Cheers and Alt beers :chug: 
Jayse


----------



## THE DRUNK ARAB (16/9/04)

jayse, can't see why you would need to add any other specialty malts. 1% carafa would be enough. only thing I would recommend on the grain side of things is use Weyemann Munich Malt, to me it has so much more malty mouthfeel than the IMC Munich. I brewed an Alt that was 50% pils and 50% IMC munich and although it was malty it didn't have that intensity that Weyermann seems to deliver. My other Alts used Weyermann Munich. It's your call.

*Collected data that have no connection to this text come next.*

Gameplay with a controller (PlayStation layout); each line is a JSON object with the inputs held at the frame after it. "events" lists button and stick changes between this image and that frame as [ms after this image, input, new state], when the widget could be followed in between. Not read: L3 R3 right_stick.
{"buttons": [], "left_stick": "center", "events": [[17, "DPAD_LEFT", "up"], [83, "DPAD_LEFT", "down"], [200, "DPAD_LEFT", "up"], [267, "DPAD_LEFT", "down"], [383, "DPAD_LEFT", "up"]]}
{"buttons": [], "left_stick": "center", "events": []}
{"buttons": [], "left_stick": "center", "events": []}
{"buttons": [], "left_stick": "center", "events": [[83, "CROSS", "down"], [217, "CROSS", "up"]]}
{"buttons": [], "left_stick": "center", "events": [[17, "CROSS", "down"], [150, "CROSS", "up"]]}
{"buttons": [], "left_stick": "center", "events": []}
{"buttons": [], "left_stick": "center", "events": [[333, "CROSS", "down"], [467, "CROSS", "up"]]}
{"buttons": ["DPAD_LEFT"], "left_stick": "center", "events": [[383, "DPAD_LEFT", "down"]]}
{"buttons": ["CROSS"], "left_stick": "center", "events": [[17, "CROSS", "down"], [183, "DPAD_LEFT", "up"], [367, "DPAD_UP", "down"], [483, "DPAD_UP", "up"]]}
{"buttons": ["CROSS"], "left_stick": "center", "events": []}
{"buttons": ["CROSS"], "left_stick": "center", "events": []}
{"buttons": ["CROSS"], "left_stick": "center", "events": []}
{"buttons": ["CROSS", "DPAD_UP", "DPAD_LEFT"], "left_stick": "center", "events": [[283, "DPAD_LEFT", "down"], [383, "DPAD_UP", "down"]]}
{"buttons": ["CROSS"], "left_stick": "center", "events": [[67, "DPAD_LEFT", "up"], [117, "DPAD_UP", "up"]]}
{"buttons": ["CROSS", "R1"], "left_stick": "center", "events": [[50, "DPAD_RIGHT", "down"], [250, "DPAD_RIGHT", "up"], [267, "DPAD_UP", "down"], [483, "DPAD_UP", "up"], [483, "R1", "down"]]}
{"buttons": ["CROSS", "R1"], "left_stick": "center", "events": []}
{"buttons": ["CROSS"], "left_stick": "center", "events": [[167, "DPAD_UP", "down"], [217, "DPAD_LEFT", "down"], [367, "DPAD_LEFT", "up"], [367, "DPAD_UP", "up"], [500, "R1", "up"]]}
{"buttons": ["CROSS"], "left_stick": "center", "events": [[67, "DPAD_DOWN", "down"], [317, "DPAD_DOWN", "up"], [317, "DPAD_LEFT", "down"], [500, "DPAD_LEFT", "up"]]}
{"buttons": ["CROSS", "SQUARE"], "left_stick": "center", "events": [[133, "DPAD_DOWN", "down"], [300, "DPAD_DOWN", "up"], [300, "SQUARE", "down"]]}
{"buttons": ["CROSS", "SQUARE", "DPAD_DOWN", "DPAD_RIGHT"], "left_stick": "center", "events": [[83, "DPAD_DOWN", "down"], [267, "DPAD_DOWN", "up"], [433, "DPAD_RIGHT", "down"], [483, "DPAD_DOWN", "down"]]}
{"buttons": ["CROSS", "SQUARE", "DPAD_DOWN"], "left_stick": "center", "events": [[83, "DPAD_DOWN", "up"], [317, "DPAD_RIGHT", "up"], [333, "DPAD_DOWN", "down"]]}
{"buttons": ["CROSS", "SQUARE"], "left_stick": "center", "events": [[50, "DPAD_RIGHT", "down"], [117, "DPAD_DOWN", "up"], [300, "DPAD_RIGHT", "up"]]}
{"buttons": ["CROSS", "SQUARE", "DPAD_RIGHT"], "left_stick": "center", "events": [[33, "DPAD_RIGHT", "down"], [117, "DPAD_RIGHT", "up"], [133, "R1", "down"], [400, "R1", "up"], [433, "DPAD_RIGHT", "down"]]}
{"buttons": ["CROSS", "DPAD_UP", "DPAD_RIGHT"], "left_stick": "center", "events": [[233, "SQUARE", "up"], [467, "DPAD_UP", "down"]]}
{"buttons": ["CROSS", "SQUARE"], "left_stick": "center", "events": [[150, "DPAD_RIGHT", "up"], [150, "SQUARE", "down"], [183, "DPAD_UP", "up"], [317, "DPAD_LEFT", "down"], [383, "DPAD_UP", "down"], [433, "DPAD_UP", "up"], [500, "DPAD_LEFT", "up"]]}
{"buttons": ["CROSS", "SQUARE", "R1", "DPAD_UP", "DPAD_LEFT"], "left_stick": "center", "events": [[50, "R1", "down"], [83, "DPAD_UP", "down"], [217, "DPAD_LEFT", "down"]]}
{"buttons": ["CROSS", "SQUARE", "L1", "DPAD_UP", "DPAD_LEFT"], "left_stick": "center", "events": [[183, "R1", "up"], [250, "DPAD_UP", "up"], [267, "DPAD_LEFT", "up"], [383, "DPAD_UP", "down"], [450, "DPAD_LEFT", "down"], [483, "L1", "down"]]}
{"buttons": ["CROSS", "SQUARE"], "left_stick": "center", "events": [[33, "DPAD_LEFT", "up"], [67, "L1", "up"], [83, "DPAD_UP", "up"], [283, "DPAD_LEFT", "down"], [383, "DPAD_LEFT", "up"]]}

On hops, I have tried Spalt once and loved them, really spicy, but they are hard to find. I got some from tdh.
Tettnanger is a good hop to use for Alts IMO. I would up the IBU to 50 as well for a more authentic bitterness.
I managed good attenuation with 1338, will have to check my recipes for a figure however.

Good luck man!

C&B
TDA


----------



## Gulf Brewery (16/9/04)

Jayse

All you had to do was ask a fellow floc for the winning recipe  

O.G around 1.052

1.3% Carafa
42.9% Munich Malt Dark
17.2% Munich Malt Light
34.3% Pilsner
4.3% Wheat Malt

Tettnanger Tettnang Pellet for 37 IBU 60 min.
Hallertauer Plug for 14 IBU 30 min.

I used Wyeast 1007 for this beer

I used carafa in this version because the dark malt last time was picked up as contributing something to the bitterness that wasn't to style. 

Cheers
Pedro


----------



## Ray_Mills (16/9/04)

Jayse
Your recipe looks good. I would cut down the Carafa 11 a bit as you only need to have a nice light brown or reddish colour in the beer. You will notice my recipe only has a SRM of 14.6 and this is the range you should look for. Use what malts you have and what hops you have. The yeast is good and try to ferment it at around 18C and no more. Lager the beer like you would with any lager.
Best of luck
Ray

Alt # 2 2004

A ProMash Recipe Report

BJCP Style and Style Guidelines
-------------------------------

08-B Koelsch & Altbier, Dusseldorfer Altbier

Min OG: 1.040 Max OG: 1.055
Min IBU: 40 Max IBU: 60
Min Clr: 11 Max Clr: 19 Color in SRM, Lovibond

Recipe Specifics
----------------

Batch Size (L): 22.00 Wort Size (L): 22.00
Total Grain (kg): 5.96
Anticipated OG: 1.055 Plato: 13.65
Anticipated SRM: 14.6
Anticipated IBU: 51.1
Brewhouse Efficiency: 65 %
Wort Boil Time: 90 Minutes


Grain/Extract/Sugar

% Amount Name Origin Potential SRM
-----------------------------------------------------------------------------
68.8 4.10 kg. JWM Light Munich Australia 1.038 10
30.2 1.80 kg. JWM Export Pilsner Australia 1.037 2
1.0 0.06 kg. Weyermann Carafa Special I Germany 1.036 482

Potential represented as SG per pound per gallon.


Hops

Amount Name Form Alpha IBU Boil Time
-----------------------------------------------------------------------------
38.00 g. Northern Brewer Pellet 9.80 47.4 70 min.
15.00 g. Czech Saaz Pellet 4.00 3.7 15 min.


Extras

Amount Name Type Time
--------------------------------------------------------------------------
1.00 Unit(s)Whirflock  Fining 15 Min.(boil) 


Yeast
-----

White Labs WLP008 East Coast/Alt Ale


Mash Schedule
-------------

Mash Type: Single Step

Grain kg: 5.96
Water Qts: 15.75 - Before Additional Infusions
Water L: 14.90 - Before Additional Infusions

L Water Per kg Grain: 2.50 - Before Additional Infusions

Saccharification Rest Temp : 68 Time: 90
Mash-out Rest Temp : 0 Time: 0
Sparge Temp : 77 Time: 45


Total Mash Volume L: 18.88 - Dough-In Infusion Only

All temperature measurements are degrees Celsius.


----------



## Jovial_Monk (16/9/04)

hehehehehehe have the Altbier book at the Monkee. . .

JM


----------



## jayse (16/9/04)

Thanx a lot guys, I think i'll stick around my first thoughts then, iam still going over going out and getting some german munich malt to make it the best i can but still also thinking using the IMC anyway, i'll work that bit out over a pint or two right now.
I'll cut back the carafa to 1% and go for 50ibu of northern brewer.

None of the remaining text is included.